The rewarding thing with this team is how ahead of schedule it seems to be. There have been some teams over the past six seasons where UK's youth has needed time into February, or even March, to find its groove. I see nothing of that sort here. Almost every game Kentucky's played over the past month has given us tangible reasons to believe the ceiling is getting raised for this team ever higher by the week.
"When you have defensive confidence, that bleeds into your offense," Calipari said. "Now all of a sudden you're looking at a team that, you know, 11 turnovers, 12 turnovers, ten turnovers, that plays confident at times."

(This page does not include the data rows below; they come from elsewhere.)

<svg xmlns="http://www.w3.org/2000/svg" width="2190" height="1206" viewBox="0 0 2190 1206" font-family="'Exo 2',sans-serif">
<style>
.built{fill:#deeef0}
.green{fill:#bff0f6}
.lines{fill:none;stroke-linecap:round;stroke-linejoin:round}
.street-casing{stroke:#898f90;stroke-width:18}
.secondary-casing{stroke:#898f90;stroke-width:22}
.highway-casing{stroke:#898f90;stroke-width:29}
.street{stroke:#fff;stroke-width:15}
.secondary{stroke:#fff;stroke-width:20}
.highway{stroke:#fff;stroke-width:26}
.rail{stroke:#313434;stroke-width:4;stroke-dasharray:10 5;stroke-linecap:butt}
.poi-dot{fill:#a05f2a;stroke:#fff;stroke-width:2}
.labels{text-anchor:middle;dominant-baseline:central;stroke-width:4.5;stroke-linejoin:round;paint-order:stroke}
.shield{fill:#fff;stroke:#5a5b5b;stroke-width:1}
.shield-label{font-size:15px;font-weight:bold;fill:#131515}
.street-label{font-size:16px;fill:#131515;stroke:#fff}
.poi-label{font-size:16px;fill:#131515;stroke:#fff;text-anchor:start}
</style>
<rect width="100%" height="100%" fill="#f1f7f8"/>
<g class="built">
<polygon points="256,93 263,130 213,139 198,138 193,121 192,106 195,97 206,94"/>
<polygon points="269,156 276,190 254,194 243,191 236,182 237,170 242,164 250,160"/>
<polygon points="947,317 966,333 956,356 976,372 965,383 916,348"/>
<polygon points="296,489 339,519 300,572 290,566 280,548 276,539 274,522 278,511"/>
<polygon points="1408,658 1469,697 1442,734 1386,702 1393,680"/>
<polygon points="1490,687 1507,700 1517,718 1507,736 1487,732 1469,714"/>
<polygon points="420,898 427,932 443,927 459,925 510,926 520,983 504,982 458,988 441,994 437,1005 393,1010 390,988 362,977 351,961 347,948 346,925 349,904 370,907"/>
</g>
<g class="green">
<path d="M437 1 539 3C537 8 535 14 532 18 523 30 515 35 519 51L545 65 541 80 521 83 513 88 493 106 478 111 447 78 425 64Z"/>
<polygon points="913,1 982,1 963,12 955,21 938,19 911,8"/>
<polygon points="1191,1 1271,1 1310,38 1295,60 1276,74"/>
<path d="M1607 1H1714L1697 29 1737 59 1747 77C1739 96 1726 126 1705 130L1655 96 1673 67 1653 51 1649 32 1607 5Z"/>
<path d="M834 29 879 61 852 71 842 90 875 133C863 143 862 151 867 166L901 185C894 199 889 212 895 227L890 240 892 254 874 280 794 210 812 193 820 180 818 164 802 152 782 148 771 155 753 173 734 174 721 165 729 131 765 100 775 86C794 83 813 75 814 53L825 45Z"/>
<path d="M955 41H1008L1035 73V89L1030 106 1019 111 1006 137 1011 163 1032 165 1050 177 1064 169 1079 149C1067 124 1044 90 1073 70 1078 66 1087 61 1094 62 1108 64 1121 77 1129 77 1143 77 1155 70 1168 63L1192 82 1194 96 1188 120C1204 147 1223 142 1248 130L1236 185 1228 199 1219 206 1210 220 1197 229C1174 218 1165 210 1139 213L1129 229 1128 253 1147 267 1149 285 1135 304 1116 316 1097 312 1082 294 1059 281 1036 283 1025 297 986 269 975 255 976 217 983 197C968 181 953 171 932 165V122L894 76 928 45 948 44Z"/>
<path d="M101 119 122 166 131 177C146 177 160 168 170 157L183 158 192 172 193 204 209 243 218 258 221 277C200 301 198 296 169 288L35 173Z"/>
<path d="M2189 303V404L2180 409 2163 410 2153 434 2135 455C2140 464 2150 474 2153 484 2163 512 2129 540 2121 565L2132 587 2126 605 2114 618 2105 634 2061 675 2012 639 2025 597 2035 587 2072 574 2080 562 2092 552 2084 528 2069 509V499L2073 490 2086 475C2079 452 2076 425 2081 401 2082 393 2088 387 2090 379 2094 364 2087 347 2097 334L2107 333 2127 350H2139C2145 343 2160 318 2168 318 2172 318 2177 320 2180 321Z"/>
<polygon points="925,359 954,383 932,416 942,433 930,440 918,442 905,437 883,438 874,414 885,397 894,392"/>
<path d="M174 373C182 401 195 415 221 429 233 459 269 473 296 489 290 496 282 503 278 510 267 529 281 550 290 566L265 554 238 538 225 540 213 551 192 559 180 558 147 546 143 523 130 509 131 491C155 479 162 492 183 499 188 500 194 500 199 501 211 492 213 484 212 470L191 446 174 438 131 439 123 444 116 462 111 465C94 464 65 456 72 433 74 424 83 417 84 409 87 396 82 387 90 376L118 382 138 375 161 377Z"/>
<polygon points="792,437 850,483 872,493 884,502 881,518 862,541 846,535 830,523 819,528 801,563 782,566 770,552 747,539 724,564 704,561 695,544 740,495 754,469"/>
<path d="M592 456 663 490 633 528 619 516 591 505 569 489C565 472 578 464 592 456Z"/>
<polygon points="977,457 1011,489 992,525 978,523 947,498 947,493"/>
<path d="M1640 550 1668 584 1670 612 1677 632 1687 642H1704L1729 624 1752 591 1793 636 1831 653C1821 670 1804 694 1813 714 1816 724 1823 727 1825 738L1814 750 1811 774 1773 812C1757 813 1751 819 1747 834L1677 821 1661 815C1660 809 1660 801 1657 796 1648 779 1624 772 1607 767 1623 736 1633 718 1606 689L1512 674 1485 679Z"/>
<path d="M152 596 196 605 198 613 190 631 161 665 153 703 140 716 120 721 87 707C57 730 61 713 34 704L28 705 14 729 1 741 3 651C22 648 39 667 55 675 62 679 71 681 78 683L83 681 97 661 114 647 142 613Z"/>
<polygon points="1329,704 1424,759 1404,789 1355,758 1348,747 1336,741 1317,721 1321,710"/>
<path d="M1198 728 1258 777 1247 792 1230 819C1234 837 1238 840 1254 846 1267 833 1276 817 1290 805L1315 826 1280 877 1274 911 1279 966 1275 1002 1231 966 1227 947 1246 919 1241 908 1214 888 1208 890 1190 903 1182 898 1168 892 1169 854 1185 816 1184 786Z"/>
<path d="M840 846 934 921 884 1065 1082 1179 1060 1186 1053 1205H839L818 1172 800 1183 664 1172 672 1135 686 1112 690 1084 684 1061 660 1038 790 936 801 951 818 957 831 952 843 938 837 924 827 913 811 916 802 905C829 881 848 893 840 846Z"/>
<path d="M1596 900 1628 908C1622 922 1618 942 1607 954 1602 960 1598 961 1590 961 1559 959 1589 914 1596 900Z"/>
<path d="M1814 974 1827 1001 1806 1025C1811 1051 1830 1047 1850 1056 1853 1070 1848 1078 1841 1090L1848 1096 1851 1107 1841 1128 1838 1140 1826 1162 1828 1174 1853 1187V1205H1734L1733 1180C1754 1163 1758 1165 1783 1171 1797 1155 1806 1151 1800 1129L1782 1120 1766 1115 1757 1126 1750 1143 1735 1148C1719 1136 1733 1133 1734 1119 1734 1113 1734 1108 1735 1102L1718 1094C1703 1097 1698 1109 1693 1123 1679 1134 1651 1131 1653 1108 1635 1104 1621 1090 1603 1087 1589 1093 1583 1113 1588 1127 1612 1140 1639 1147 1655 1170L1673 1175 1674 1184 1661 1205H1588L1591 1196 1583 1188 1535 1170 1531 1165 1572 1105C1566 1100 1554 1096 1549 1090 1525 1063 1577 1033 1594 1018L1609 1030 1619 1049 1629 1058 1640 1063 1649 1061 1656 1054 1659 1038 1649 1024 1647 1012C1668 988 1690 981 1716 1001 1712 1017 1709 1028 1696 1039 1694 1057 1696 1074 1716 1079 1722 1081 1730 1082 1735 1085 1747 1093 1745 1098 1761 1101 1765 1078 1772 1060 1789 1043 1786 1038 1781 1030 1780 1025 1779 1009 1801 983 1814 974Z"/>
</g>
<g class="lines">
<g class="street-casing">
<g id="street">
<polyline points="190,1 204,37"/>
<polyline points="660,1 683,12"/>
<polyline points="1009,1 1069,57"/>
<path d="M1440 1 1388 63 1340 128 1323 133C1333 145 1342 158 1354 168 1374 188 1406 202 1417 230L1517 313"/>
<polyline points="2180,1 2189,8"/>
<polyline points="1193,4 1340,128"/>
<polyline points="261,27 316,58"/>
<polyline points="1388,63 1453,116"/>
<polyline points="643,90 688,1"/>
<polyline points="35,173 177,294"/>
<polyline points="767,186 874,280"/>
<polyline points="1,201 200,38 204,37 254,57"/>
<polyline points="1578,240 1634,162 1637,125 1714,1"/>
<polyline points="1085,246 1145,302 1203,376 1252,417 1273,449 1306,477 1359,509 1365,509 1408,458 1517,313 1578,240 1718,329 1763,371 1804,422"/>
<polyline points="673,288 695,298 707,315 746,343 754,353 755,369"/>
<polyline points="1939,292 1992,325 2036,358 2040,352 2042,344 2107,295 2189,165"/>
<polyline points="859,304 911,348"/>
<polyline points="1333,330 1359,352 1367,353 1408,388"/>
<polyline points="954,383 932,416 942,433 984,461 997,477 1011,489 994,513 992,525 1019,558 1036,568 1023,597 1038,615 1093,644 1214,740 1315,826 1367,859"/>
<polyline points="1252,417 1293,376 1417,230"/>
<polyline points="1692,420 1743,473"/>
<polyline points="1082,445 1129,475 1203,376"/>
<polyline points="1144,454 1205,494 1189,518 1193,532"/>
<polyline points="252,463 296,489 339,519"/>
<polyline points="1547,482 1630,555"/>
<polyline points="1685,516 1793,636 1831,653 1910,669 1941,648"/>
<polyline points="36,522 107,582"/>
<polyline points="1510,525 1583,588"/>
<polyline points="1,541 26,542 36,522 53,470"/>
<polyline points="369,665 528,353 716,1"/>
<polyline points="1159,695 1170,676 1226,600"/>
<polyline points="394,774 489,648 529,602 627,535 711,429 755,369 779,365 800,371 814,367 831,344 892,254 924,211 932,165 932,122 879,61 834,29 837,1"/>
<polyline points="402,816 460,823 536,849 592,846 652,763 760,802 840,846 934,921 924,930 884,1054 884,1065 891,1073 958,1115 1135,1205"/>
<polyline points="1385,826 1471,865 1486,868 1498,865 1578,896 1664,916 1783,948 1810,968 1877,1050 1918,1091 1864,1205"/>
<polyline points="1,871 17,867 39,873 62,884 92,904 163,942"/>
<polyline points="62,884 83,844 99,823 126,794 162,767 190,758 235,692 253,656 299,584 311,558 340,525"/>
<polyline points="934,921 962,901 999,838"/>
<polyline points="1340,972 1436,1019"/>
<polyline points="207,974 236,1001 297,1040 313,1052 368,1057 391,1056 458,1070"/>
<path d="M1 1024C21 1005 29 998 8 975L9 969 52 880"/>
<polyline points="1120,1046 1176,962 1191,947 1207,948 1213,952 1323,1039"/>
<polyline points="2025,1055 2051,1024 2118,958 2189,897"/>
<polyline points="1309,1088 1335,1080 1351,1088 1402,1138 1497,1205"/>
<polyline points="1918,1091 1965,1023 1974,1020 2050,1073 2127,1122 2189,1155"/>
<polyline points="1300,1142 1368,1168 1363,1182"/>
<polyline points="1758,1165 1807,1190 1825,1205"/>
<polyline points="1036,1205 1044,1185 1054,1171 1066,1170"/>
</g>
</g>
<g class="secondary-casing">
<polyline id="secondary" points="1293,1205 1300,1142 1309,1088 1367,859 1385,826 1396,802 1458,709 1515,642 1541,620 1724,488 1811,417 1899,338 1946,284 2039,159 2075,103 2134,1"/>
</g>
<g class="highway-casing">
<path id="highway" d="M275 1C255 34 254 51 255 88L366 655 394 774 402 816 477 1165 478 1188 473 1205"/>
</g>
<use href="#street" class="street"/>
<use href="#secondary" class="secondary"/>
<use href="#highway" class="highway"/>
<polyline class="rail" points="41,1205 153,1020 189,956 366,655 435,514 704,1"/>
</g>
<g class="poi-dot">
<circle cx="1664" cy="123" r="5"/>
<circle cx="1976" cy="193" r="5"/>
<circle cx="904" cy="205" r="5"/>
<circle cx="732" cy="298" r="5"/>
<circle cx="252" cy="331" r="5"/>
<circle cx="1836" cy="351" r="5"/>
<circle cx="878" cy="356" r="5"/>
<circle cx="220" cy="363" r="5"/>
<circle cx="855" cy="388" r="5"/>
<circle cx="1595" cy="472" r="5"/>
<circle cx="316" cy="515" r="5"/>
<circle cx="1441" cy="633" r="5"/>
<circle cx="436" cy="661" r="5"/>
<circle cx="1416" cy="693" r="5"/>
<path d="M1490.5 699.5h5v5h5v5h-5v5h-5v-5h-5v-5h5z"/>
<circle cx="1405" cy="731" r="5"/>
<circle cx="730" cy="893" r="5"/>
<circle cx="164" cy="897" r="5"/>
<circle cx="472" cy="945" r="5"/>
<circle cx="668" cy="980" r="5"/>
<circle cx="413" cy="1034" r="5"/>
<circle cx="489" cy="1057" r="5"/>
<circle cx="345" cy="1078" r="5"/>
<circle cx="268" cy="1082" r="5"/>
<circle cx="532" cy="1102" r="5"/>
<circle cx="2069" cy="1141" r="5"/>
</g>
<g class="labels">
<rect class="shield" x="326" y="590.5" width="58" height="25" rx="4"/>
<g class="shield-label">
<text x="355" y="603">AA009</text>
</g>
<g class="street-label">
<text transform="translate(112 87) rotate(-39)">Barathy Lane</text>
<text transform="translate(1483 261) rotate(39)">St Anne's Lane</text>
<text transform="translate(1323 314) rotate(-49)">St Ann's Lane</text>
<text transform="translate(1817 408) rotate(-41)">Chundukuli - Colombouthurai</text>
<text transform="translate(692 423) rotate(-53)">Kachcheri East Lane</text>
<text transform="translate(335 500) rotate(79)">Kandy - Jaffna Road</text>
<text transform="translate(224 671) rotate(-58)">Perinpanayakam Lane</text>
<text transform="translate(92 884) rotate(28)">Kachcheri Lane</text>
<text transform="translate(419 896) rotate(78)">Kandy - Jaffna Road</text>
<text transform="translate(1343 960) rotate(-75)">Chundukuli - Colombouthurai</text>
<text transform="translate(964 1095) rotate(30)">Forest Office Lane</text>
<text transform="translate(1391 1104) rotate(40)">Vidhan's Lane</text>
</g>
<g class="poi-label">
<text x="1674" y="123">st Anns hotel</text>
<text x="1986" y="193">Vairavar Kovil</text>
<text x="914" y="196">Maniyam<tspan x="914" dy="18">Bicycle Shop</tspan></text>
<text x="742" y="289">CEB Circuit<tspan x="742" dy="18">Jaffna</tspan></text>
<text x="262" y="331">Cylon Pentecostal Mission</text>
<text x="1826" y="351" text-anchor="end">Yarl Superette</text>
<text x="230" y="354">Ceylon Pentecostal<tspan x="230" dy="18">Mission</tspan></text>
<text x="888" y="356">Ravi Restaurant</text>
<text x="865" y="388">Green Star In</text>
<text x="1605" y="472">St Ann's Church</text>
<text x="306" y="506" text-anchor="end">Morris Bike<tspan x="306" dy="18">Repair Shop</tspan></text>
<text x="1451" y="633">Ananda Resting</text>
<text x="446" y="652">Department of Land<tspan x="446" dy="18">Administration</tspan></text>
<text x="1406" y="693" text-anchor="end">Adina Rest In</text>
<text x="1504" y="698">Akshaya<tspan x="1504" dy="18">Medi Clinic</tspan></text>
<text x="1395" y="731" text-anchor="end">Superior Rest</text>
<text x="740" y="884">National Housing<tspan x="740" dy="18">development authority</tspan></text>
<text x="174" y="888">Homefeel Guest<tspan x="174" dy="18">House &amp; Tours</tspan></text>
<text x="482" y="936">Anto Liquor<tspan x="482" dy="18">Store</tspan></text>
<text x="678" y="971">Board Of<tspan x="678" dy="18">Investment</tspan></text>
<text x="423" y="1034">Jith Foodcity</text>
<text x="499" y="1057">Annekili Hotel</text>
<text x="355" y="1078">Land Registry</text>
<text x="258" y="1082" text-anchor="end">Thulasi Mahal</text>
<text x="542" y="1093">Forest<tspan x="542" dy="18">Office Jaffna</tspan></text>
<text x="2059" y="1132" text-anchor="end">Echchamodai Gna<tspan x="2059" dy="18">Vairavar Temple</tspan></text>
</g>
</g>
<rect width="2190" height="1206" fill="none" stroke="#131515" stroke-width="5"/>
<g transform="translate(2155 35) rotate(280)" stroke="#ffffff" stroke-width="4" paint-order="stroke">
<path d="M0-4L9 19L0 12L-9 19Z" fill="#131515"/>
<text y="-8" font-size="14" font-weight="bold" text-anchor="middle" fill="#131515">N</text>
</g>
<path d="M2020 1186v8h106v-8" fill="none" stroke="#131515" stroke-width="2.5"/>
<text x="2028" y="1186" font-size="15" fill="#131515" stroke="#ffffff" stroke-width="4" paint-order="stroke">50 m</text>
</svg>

Against Kansas, yet again, Kentucky got a tremendous showing from PJ Washington and Reid Travis, doing so against Kansas' All-American candidate, Dedric Lawson. Washington and Travis combined for 38 points, 25 rebounds and shot 50 percent. UK owned the paint. Defensively, it was one of the team's best performances of the season. I'm not sure if this is impressive or worrisome, but all of Kentucky's points came from its starters.
Despite Travis, Washington, Keldon Johnson, Ashton Hagans and Tyler Herro logging the majority of the team's minutes, that five still kept Kansas in fits. The Jayhawks found themselves relying on Lawson way too much.
KU had only four assists with 7:30 remaining. Lagerald Vick, who needs to be a 15-points-per-game guy, minimum, to keep Kansas elite, was a non-factor in the second half. That's as much on Kansas as it is a credit to Kentucky's defense. This team is not only good, it's becoming fun to watch. There is a grind-and-release aesthetic with UK that empowers its offense.
"We are making -- we are taking that gradual climb, and I know -- I don't know if it's a people's opinion of what we were or their hope of what we were," Calipari said. "Like some people have a hope and it's not an opinion, it's their hope we stink, and that I think played into it early, but how many years have I been here? This is 10. It feels like 22, it's only 10?"
Kentucky's getting great in all the areas it needs to be. It's knocking on the door of top-10 defensive efficiency at KenPom. On the offensive boards, Kentucky ranks No. 6 in the sport. It's blocking 15 percent of opponents' shots. It's a two-way team. And when you watch, you still see how good Hagans, Herro, Johnson and EJ Montgomery can become.
It's a good thing for UK that it's proving to be this good with a lot of room left for growth. It's not on No. 1 Tennessee's level yet, so that's the next step. Go get those Vols. The teams still won't meet for the first time for three weeks, so in the meantime, we wait to see what the Wildcats do to evolve.
It's finally feeling like this could be another one of those special seasons for Calipari and his most interesting roster since the 2014-15 team that went 38-1.